Aim
List every numbered tip heading in the article on retirement finances below.

Excerpt to read
What are your plans for your retirement years? Start preparing your finances so you can enjoy your life being a retiree when you grow old. Here are tips to attain financial freedom in the future.
By Renz Lyndon Paguio |
6 tips to financial freedom

In a recent study conducted by the International Marketing Group (IMG), an astonishing 45% of Filipino retirees are now turning to their children for financial help while 30% rely on charity. About 23% have no choice but to continue working. Only 2% of them are financially independent.

If you want to spend your retirement years traveling for leisure, living in style, and enjoying the little perks in life, you should start investing for your future. Ideally, we should begin our retirement savings and investments while we are still young. But still, if you haven’t started on it yet, better be late than never.

IMG shares these six logical and practical tips that can help you achieve a fulfilling retirement.

1.    Have the discipline to increase cash flow

You can opt to either shrink your dream to fit the size of your income or increase your income to fit your dream. Challenge yourself to grow and make a change. Learn how to save money and refrain from buying things that you don’t really need.

2.    Provide proper protection


The healthcare benefits that employees have are just for the short term. Logically, upon retirement, your healthcard coverage will also be gone. This early, look for a long-term healthcare investment that can spare you all the trouble when you reach your retirement age. The sooner you invest on this, the better it will be for you and your family.

3.    Manage debts

Save a portion of your present income for your future needs. Never purchase things using expected or future revenue. Avoid having debt in any form to prevent unnecessary loss of earnings. If it can’t be avoided, pay your debt as soon as you can before it incurs interest and grow out of hand. Control your discretionary spending. You may ditch those credit cards, if those just lead you to excessive and uncontrollable shopping habits.

4.    Create an emergency fund

There is a reason why there are available fire extinguishers in almost every establishment. Just “Break Glass in Case of Fire” and you’ll be safe. It is also important for you to have your own glass to break in case of a life emergency. IMG recommends saving at least 3 to 6 months worth of your monthly income as an emergency fund to prepare for the unexpected, like accidents or natural calamities.

5.    Asset accumulation

There are two types of income – the active income that comes from your direct labor and the inactive income that comes from your investments like businesses. An inactive income can be a reliable resource when you suddenly lose your job. Make use of your spare time wisely by taking multiple sources of earnings to save more money.

6.    Preserve your estate

Have a good estate plan. Build a solid financial foundation. Make sure that when unlikely occurrences happen to you, your family can use your assets to go about their daily lives. Preserving your estate will be a walk in the park if all the above tips will be observed.

Money is something that is hardly earned but it is also easily spent. Observe self control and financial discipline so you can make investments and save for your retirement.

Source data
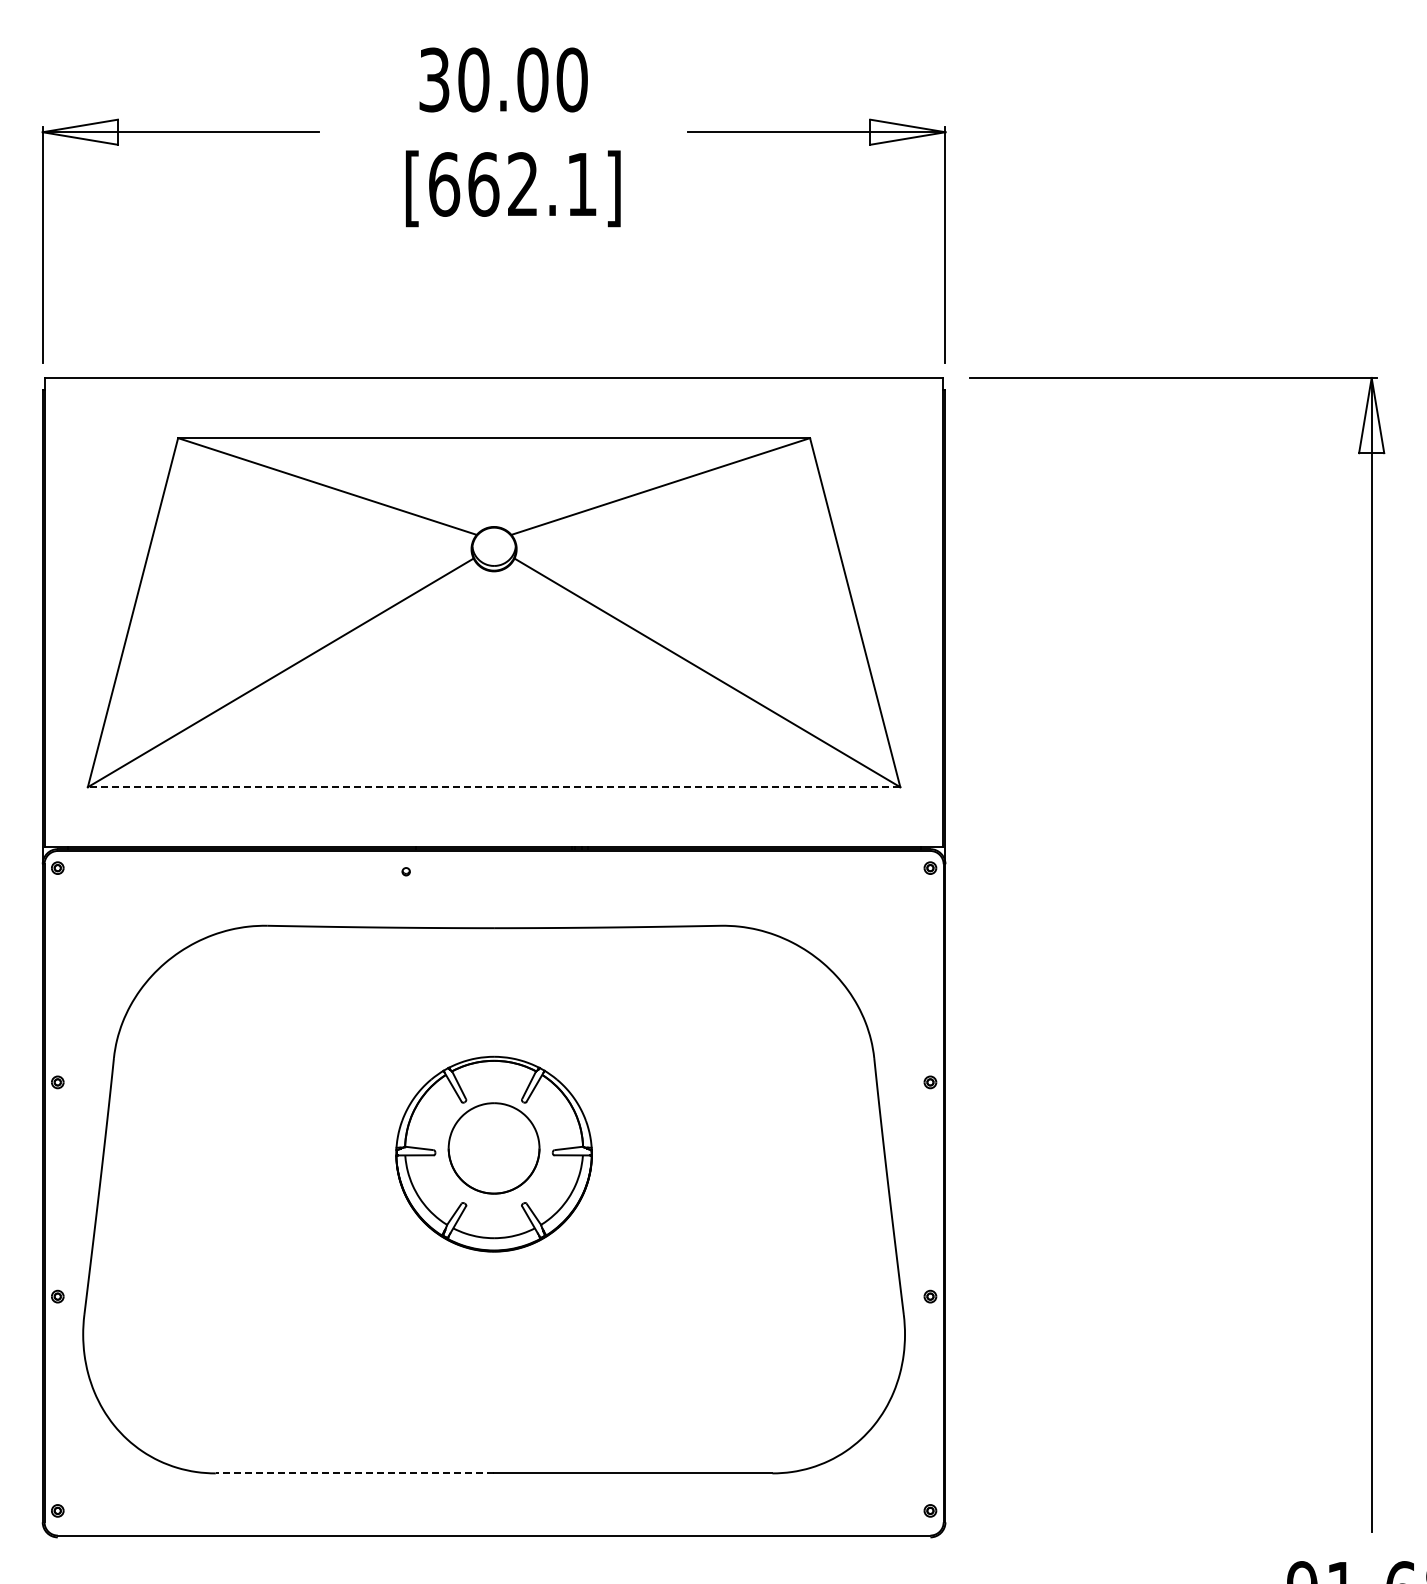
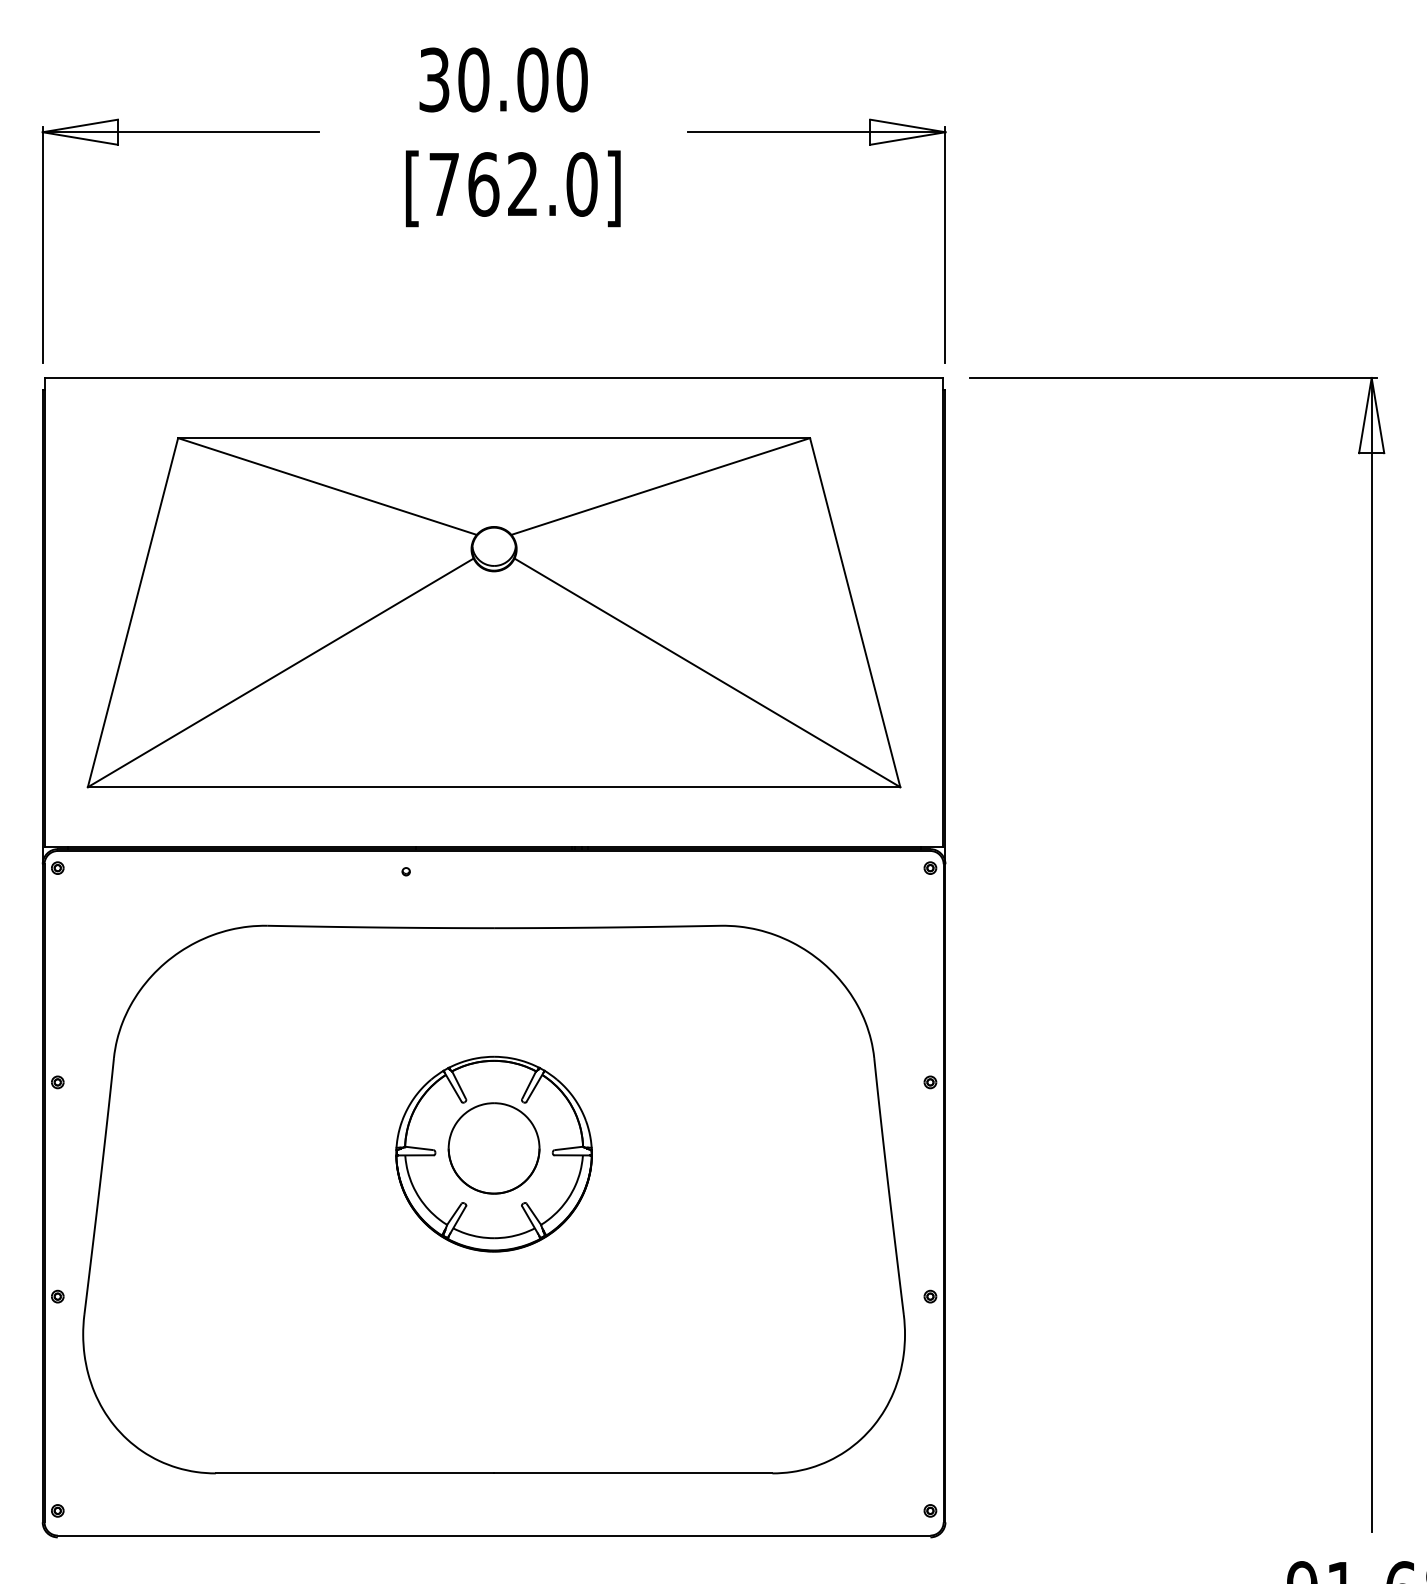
text at (513, 184): [662.1] -> [762.0]
line at (493, 787): dashed -> solid
line at (354, 1473): dashed -> solid
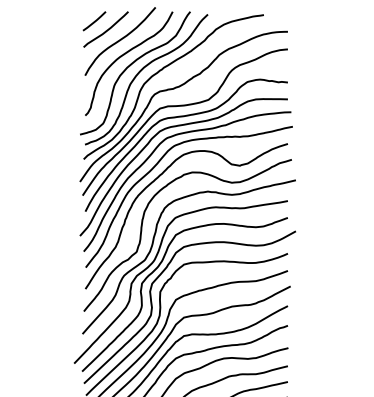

Completed exercise
1. Have the discipline to increase cash flow
2. Provide proper protection
3. Manage debts
4. Create an emergency fund
5. Asset accumulation
6. Preserve your estate